Cause and effect essays inform the readers of the causes (why things happen) and the effects (the results) of an event or phenomenon. This type of paper is often used in academic writing to organize and discuss ideas.

The purpose of this type of essays is to analyze how different events and facts are related in terms of their origins and results. Quite often, the causes and effects of a certain phenomenon are clear, but sometimes it is not easy to determine the relationship between them. In addition, more than one factor may be responsible for a particular consequence. Since this is quite complicated matter, discussions about reasons and results often lead to arguments and debates. The purpose of your paper is to answer “why”, and “how” a particular phenomenon occurs, and what follows it.
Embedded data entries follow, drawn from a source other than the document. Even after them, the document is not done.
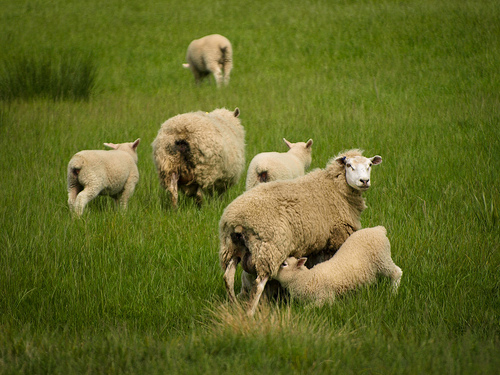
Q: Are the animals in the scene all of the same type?
A: Yes, all the animals are sheep.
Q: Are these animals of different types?
A: No, all the animals are sheep.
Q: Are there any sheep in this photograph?
A: Yes, there is a sheep.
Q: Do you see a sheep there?
A: Yes, there is a sheep.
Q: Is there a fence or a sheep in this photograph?
A: Yes, there is a sheep.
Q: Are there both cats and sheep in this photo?
A: No, there is a sheep but no cats.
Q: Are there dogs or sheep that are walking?
A: Yes, the sheep is walking.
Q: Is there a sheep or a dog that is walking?
A: Yes, the sheep is walking.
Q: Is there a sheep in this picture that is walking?
A: Yes, there is a sheep that is walking.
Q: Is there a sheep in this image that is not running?
A: Yes, there is a sheep that is walking.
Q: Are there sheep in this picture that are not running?
A: Yes, there is a sheep that is walking.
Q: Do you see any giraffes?
A: No, there are no giraffes.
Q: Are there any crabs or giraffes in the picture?
A: No, there are no giraffes or crabs.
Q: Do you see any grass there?
A: Yes, there is grass.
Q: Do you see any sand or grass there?
A: Yes, there is grass.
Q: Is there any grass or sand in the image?
A: Yes, there is grass.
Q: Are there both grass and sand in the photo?
A: No, there is grass but no sand.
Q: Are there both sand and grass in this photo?
A: No, there is grass but no sand.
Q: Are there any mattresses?
A: No, there are no mattresses.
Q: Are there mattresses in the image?
A: No, there are no mattresses.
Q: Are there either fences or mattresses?
A: No, there are no mattresses or fences.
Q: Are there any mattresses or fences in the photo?
A: No, there are no mattresses or fences.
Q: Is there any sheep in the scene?
A: Yes, there is a sheep.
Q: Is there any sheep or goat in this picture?
A: Yes, there is a sheep.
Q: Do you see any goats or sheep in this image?
A: Yes, there is a sheep.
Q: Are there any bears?
A: No, there are no bears.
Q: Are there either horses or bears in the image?
A: No, there are no bears or horses.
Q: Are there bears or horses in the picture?
A: No, there are no bears or horses.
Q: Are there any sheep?
A: Yes, there is a sheep.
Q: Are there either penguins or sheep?
A: Yes, there is a sheep.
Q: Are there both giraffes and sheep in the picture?
A: No, there is a sheep but no giraffes.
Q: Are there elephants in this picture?
A: No, there are no elephants.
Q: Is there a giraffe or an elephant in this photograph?
A: No, there are no elephants or giraffes.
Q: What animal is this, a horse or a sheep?
A: This is a sheep.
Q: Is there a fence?
A: No, there are no fences.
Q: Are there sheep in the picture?
A: Yes, there is a sheep.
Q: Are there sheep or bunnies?
A: Yes, there is a sheep.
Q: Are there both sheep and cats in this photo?
A: No, there is a sheep but no cats.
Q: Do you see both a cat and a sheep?
A: No, there is a sheep but no cats.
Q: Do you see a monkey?
A: No, there are no monkeys.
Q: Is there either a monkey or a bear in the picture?
A: No, there are no monkeys or bears.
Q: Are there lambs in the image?
A: Yes, there is a lamb.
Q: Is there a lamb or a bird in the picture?
A: Yes, there is a lamb.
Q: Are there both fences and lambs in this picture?
A: No, there is a lamb but no fences.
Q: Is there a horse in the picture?
A: No, there are no horses.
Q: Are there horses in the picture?
A: No, there are no horses.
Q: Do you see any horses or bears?
A: No, there are no horses or bears.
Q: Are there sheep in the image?
A: Yes, there is a sheep.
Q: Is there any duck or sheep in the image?
A: Yes, there is a sheep.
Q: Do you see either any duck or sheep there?
A: Yes, there is a sheep.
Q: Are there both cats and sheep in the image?
A: No, there is a sheep but no cats.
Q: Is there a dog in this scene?
A: No, there are no dogs.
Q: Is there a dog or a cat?
A: No, there are no dogs or cats.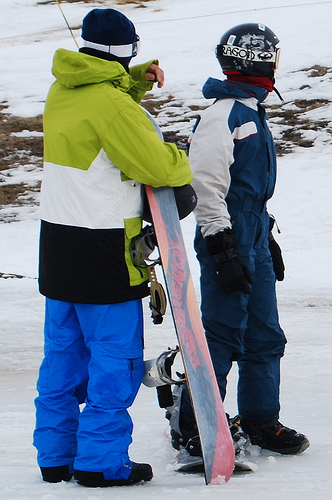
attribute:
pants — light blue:
[32, 295, 143, 479]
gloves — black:
[205, 230, 252, 296]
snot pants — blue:
[33, 298, 148, 472]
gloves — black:
[200, 227, 254, 295]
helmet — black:
[212, 21, 282, 78]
When writing an essay, use the complex nature of the phenomenon to your advantage. It is not always possible to determine what the exact cause of an event is. Likewise, you cannot always name an exact result of an occurrence. Therefore, when developing your thesis, you may claim one out of a few possible causes and settle on the primary effect.
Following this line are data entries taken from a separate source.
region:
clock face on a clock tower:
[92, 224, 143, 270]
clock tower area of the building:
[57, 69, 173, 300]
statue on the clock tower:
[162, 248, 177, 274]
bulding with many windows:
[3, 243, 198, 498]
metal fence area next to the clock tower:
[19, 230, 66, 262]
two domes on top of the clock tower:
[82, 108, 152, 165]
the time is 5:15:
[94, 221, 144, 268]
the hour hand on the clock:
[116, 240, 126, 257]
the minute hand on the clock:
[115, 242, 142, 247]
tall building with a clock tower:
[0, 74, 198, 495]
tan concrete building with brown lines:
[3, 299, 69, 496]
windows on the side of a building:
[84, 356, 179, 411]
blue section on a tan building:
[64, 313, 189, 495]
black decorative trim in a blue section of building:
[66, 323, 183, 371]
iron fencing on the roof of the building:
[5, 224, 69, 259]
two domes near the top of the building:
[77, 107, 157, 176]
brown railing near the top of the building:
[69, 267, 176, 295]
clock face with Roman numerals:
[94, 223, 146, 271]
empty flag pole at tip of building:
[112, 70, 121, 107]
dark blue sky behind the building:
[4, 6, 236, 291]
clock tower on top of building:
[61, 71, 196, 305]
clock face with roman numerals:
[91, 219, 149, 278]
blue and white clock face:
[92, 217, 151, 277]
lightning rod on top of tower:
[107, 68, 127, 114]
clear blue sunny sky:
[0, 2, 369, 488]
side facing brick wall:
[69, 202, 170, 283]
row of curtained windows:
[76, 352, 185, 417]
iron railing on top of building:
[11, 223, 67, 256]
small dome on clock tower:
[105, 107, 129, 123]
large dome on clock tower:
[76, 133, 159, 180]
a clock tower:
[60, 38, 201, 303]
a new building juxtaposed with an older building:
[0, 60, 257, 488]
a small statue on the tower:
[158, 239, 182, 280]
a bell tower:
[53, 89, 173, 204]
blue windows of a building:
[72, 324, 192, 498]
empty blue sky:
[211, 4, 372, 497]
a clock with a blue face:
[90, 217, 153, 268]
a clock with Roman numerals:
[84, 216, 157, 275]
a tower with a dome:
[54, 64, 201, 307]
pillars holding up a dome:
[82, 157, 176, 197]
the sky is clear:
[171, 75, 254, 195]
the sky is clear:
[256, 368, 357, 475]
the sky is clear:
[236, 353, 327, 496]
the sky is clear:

The structure of the essay results from its purpose. First of all, the topic is introduced. This leads to the development of the thesis. In the thesis statement, claim what, in your opinion, the main causes and the main effects are. Writing this type of academic paper requires you to fully make use of evidence, e.g. statistics, testimonies, scholarly studies, etc. Here are some simple rules to follow when writing a cause and effect essay:

  1. Pick a phenomenon that is interesting to investigate in terms of its causes and effects. Present your topic in an engaging way. The thesis statement should present the cause and the effect.
  2. Present your main arguments in the body of your paper using a range of support evidence. Keep in mind the purpose of your writing. Take advantage of statistics and facts, provide various examples, or support your claims with anecdotes.
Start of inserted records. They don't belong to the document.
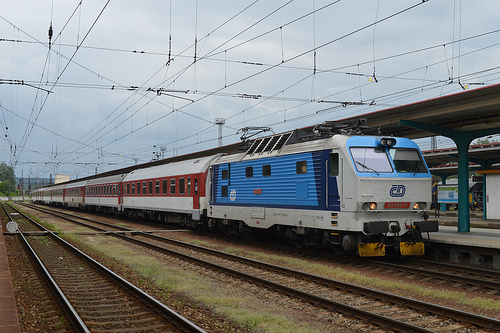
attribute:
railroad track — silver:
[3, 196, 217, 331]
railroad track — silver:
[5, 190, 498, 331]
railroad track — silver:
[375, 249, 499, 294]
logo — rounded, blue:
[390, 183, 409, 196]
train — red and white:
[11, 137, 489, 244]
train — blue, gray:
[28, 124, 436, 261]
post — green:
[444, 129, 488, 241]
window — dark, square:
[176, 177, 185, 194]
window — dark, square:
[169, 177, 176, 192]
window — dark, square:
[155, 177, 160, 192]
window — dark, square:
[141, 180, 146, 194]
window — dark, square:
[128, 182, 136, 194]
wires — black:
[0, 0, 498, 190]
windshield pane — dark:
[390, 147, 427, 176]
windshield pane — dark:
[352, 146, 392, 172]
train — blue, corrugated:
[83, 80, 498, 275]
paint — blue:
[210, 164, 337, 210]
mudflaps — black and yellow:
[348, 236, 438, 266]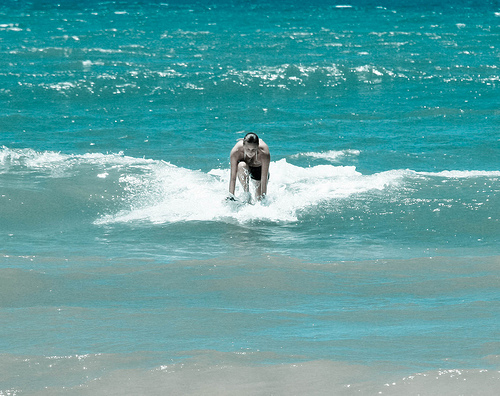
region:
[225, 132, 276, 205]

  3. Do not resort to guessing and empty speculations, which can happen if you have hard time finding links between the things introduced.
  4. Use the phrases of causation in your writing (e.g. “as a result”, “consequently”, “thus”, “because”, “due to”, “therefore”, “since”, etc.). This will help the reader to follow your ideas.
  5. End your paper with a conclusion. In the conclusion reinforce your thesis statement and summarize your ideas.